Los Campesinos! Tell Us How They Got Somber All Of A Sudden.

After 2010’s Romance is Boring, many critics were quick to proclaim the end of Los Campesinos!’s relevancy.

But their followup, November’s Hello Sadness, serves as something of a rebound effort for the band. The balance of morose lyrics atop the manic energy of the seven-piece band is more akin to the band’s earlier works. And it may indicate a band with a little more gas left in its proverbial tank after all.

Good thing, too: After their 2008 song “You! Me! Dancing!” was featured in the heavily-rotated “Grab Some Buds” spots that Budweiser ran during last baseball season, the band is arguably more popular now than ever before.

Prior to their highly-anticipated show at Dada this Wednesday, we caught up with adorable bassist Ellen Campesinos! to ask her about the origins of the band’s name, their efforts in recording abroad and their biggest priority upon arriving in Texas.

You guys have a pretty varied instrumentation. Did you sit down and say, “We need a French horn and a glockenspiel and a violin?” Or was it more of a, “Hey, here are the people I want to be in a band with, and here is what they play” kind of thing?
I think it was a case more of who we knew as friends. We all met at university, and it was a case of, “Oh, my friend plays, and my friend sings, and I’ve got a girl friend that sings, and I know someone that plays violin.” I guess it was more a case of who you knew, rather than knowing people who played specific instruments.

Do you find touring as a seven-piece that you have to be much more organized or calculated than a standard four-piece rock band?
Oh no, not at all.

Does it make it easier to replace members?
I think that it is really important to remember that it is that person’s decision to leave, and we’ve been really lucky knowing a lot of people that can join and are willing to. [Since] we know them, it has been really easy to transition. I don’t think numbers make it any easier to replace somebody, not at all.

The name Los Campesinos has a lot of political undertones behind it. Are politics something important to the band? Do you guys feel like it’s important for your songs to have some sort of strong meaning behind them?
The band name actually was made up by Neil the guitarist because he had taken Spanish and liked how the two words sounded together. I honestly don’t think we would have chosen that name if we had ever thought the band would be this successful. It’s just that it stuck. I don’t think anyone should read into it.

How did you guys arrive at the decision to all use the Campesinos! surname? Do you feel like you are kind of like a big family?
Yeah, I think that’s the most important thing. That’s why we wanted to take on the name.

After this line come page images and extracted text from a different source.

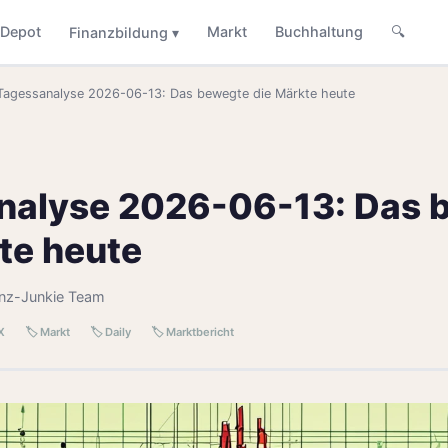
Depot
Markt
Buchhaltung
🔍
Finanzbildung ▾
Tagessanalyse 2026-06-13: Das bewegte die Märkte heute
nalyse 2026-06-13: Das 
te heute
anz-Junkie Team
X
🏷️ Markt
🏷️ Daily
🏷️ Marktbericht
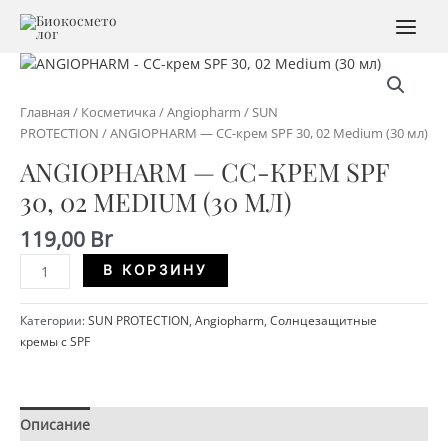
Перейти
к
MAI
содержимому
MEN
Главная
/
Косметичка
/
Angiopharm
/
SUN
PROTECTION
/ ANGIOPHARM — CC-крем SPF 30, 02 Medium (30 мл)
ANGIOPHARM — CC-КРЕМ SPF
30, 02 MEDIUM (30 МЛ)
119,00
Br
Количество
Alternative:
В КОРЗИНУ
ANGIOPHARM
-
Категории:
SUN PROTECTION
,
Angiopharm
,
Солнцезащитные
CC-
кремы с SPF
крем
SPF
30,
02
Описание
Детали
Medium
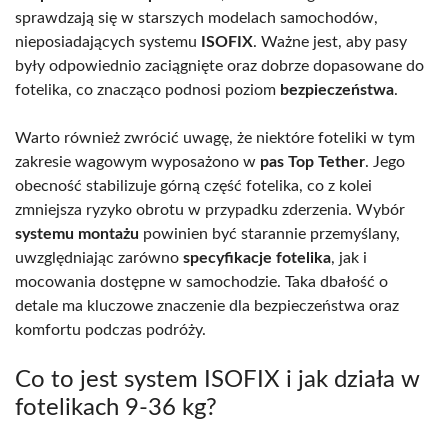
sprawdzają się w starszych modelach samochodów,
nieposiadających systemu
ISOFIX
. Ważne jest, aby pasy
były odpowiednio zaciągnięte oraz dobrze dopasowane do
fotelika, co znacząco podnosi poziom
bezpieczeństwa
.
Warto również zwrócić uwagę, że niektóre foteliki w tym
zakresie wagowym wyposażono w
pas Top Tether
. Jego
obecność stabilizuje górną część fotelika, co z kolei
zmniejsza ryzyko obrotu w przypadku zderzenia. Wybór
systemu montażu
powinien być starannie przemyślany,
uwzględniając zarówno
specyfikacje fotelika
, jak i
mocowania dostępne w samochodzie. Taka dbałość o
detale ma kluczowe znaczenie dla bezpieczeństwa oraz
komfortu podczas podróży.
Co to jest system ISOFIX i jak działa w
fotelikach 9-36 kg?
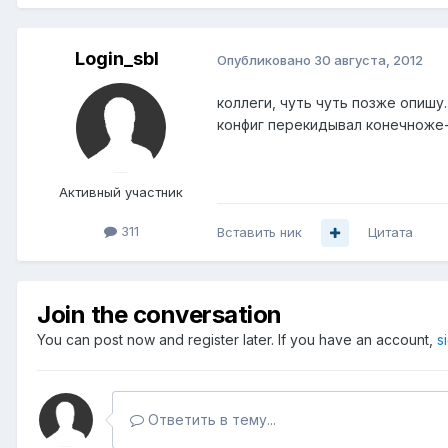
Login_sbl
Опубликовано
30 августа, 2012
коллеги, чуть чуть позже опишу..
конфиг перекидывал конечноже-
Активный участник
311
Вставить ник
Цитата
Join the conversation
You can post now and register later. If you have an account,
s
Ответить в тему...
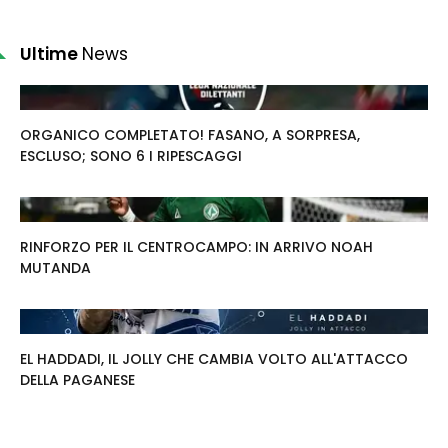
Ultime
News
ORGANICO COMPLETATO! FASANO, A SORPRESA,
ESCLUSO; SONO 6 I RIPESCAGGI
RINFORZO PER IL CENTROCAMPO: IN ARRIVO NOAH
MUTANDA
EL HADDADI, IL JOLLY CHE CAMBIA VOLTO ALL'ATTACCO
DELLA PAGANESE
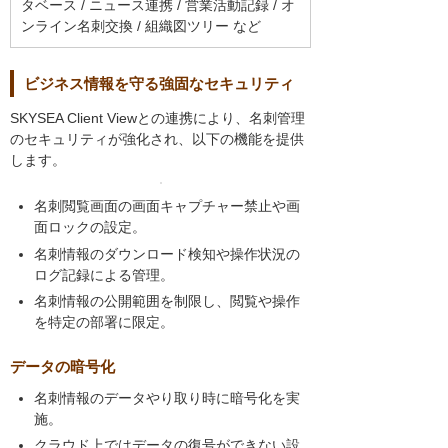
タベース / ニュース連携 / 営業活動記録 / オ
ンライン名刺交換 / 組織図ツリー など
ビジネス情報を守る強固なセキュリティ
SKYSEA Client Viewとの連携により、名刺管理
のセキュリティが強化され、以下の機能を提供
します。
名刺閲覧画面の画面キャプチャー禁止や画
面ロックの設定。
名刺情報のダウンロード検知や操作状況の
ログ記録による管理。
名刺情報の公開範囲を制限し、閲覧や操作
を特定の部署に限定。
データの暗号化
名刺情報のデータやり取り時に暗号化を実
施。
クラウド上ではデータの復号ができない設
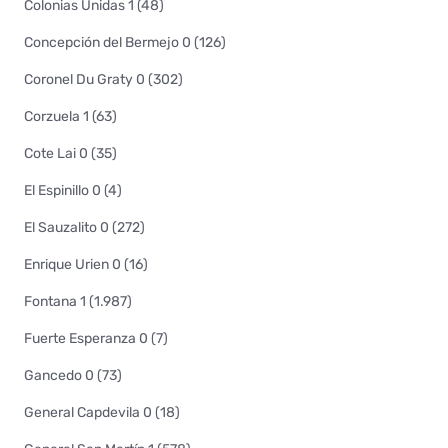
Colonias Unidas 1 (48)
Concepción del Bermejo 0 (126)
Coronel Du Graty 0 (302)
Corzuela 1 (63)
Cote Lai 0 (35)
El Espinillo 0 (4)
El Sauzalito 0 (272)
Enrique Urien 0 (16)
Fontana 1 (1.987)
Fuerte Esperanza 0 (7)
Gancedo 0 (73)
General Capdevila 0 (18)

Having this many members is like one big family. I mean, there’s seven of us. We all feel like we’re all part of team or big family. It’s only natural for us all to take on the same name.

Reviews for Hello Sadness call it a sort of rebirth for the band. A lot of them say that the group sounds re-energized this time around. Is that how you guys feel about it as well?
When we went to write this album, we all sat down together and said that we wanted to make a very focused and direct album, and we all went into it with that opinion and wanting to do our best. I think that’s why people have that opinion of it, because we were all working towards exactly the same thing.

You recorded the album abroad in Spain. How does that effect the recording process, what with you being in a more unfamiliar setting?
We recorded two albums in Seattle as well in the past, so it’s mostly just an excuse to spend some time in a country that isn’t the U.K. You kind of surround yourself in the album because that’s all you know. I mean, if we did it in the U.K. we’d be popping home or catching up with people a lot more. The fact that we are in a totally different country means that we are able to totally get immersed in the album and the recording process.

What are you looking forward to most about coming back to Texas?
Well, we all are fans of Mexican food. So getting some good Mexican food is going to be a priority of ours, I’m sure.